Work required - Reproduce, without any changes, the part of the rows that opens with the line containing "NEMA NA ZALIHI" and continues through the last row. Give only those lines.

==== Available data ====

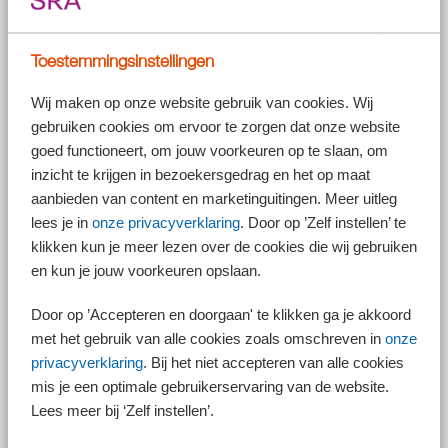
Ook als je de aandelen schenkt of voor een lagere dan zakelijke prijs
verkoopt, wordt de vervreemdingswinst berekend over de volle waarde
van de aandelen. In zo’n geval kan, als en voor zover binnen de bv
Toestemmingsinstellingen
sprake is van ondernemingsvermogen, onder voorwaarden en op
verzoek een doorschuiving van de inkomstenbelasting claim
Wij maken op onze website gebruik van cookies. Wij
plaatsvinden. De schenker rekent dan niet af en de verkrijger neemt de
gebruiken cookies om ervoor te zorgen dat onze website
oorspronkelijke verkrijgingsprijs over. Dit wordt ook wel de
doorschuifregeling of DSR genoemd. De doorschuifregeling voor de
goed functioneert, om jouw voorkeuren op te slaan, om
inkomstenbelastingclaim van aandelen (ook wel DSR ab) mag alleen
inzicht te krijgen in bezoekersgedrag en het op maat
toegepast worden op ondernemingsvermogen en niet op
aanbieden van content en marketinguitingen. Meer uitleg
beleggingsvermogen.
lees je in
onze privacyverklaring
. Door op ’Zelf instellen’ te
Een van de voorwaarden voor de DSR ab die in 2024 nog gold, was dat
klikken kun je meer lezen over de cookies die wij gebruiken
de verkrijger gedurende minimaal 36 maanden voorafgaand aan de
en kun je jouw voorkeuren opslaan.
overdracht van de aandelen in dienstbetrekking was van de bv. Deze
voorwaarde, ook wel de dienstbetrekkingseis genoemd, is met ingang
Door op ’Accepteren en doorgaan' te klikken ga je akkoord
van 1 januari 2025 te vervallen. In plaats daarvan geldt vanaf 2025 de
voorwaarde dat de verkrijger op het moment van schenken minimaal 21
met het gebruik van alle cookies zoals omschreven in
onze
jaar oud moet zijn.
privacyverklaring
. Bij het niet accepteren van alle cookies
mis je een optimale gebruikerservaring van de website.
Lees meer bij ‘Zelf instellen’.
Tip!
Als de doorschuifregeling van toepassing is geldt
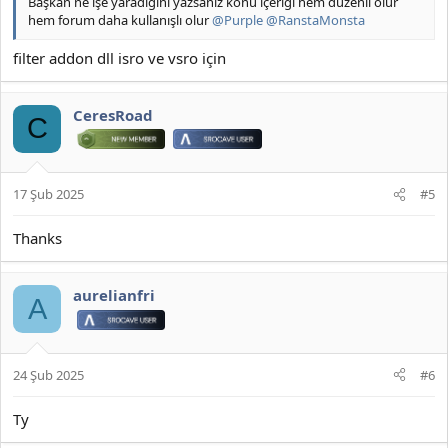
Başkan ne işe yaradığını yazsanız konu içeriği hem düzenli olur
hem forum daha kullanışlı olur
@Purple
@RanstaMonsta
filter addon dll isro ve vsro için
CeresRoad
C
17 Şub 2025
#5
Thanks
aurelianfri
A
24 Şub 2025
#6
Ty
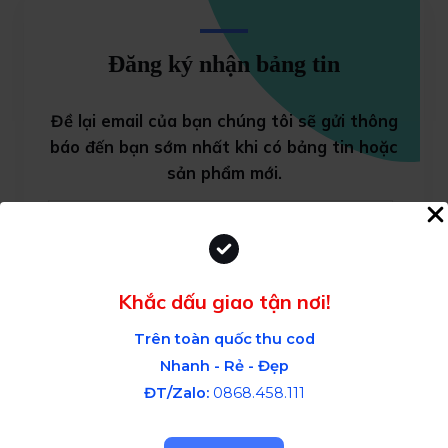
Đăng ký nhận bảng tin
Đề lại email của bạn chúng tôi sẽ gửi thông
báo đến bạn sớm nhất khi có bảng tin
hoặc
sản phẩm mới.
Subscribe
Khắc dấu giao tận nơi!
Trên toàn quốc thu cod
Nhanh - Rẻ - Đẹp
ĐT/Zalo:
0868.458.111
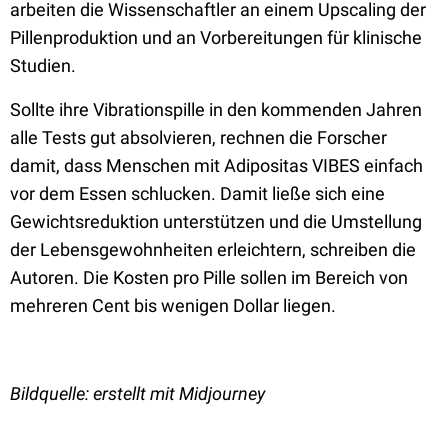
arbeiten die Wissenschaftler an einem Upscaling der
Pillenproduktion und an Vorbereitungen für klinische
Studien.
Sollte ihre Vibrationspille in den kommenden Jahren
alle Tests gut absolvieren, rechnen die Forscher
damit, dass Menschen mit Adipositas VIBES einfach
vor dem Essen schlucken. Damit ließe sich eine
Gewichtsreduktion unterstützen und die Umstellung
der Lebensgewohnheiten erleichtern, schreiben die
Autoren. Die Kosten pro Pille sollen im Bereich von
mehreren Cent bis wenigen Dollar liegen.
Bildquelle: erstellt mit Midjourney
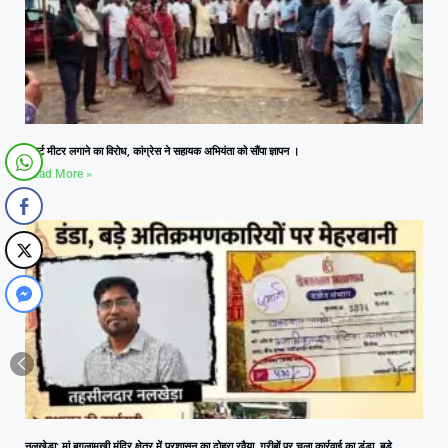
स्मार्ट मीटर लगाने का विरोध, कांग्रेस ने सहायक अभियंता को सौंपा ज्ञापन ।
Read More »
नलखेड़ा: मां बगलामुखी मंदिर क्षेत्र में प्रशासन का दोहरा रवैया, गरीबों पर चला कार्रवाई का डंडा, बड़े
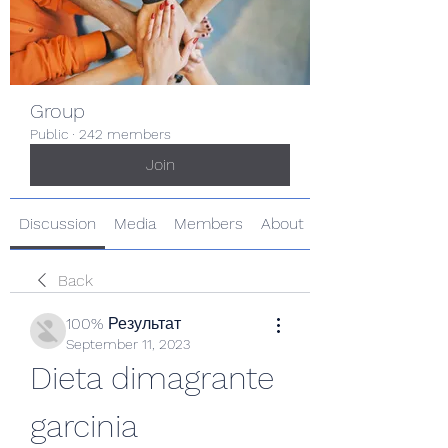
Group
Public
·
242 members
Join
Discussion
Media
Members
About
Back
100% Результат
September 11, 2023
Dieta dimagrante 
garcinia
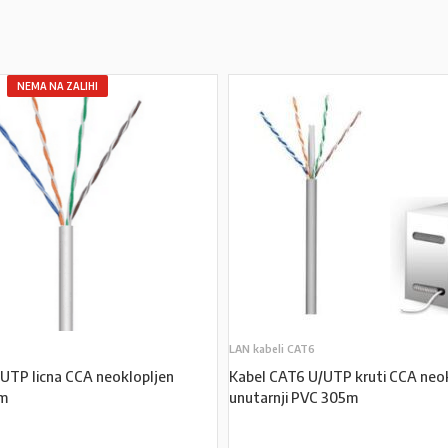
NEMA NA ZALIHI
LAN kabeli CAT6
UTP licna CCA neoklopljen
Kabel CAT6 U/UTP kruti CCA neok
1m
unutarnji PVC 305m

====

Output for this exercise -
NEMA NA ZALIHI
LAN kabeli CAT6
UTP licna CCA neoklopljen
Kabel CAT6 U/UTP kruti CCA neok
1m
unutarnji PVC 305m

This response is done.